## EXERCISE REQUIREMENTS
Using the entries below, write out the line with "right shoulder: (224, 161)", the line with "left back paw: (364, 217)", and every line in between, exactly as each is written.

START STORED DATA

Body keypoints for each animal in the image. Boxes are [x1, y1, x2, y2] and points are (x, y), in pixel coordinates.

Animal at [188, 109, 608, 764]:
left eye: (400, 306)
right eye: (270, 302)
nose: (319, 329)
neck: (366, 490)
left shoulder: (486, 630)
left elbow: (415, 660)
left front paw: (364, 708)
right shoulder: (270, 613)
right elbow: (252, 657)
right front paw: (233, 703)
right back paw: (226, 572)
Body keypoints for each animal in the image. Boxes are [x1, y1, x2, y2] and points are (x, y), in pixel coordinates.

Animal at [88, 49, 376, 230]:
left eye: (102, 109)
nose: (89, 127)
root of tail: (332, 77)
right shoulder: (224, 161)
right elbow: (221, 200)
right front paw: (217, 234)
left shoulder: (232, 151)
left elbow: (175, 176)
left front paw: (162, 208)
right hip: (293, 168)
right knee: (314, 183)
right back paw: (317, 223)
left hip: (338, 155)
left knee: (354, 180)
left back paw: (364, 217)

END STORED DATA
START STORED DATA

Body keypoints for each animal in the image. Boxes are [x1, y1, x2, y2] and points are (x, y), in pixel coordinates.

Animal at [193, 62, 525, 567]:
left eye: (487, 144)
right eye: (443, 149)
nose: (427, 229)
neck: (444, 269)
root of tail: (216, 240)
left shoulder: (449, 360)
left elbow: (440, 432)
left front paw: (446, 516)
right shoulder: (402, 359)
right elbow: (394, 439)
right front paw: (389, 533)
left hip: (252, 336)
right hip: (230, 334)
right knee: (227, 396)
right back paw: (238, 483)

END STORED DATA

## RESULT OF THIS EXERCISE
right shoulder: (224, 161)
right elbow: (221, 200)
right front paw: (217, 234)
left shoulder: (232, 151)
left elbow: (175, 176)
left front paw: (162, 208)
right hip: (293, 168)
right knee: (314, 183)
right back paw: (317, 223)
left hip: (338, 155)
left knee: (354, 180)
left back paw: (364, 217)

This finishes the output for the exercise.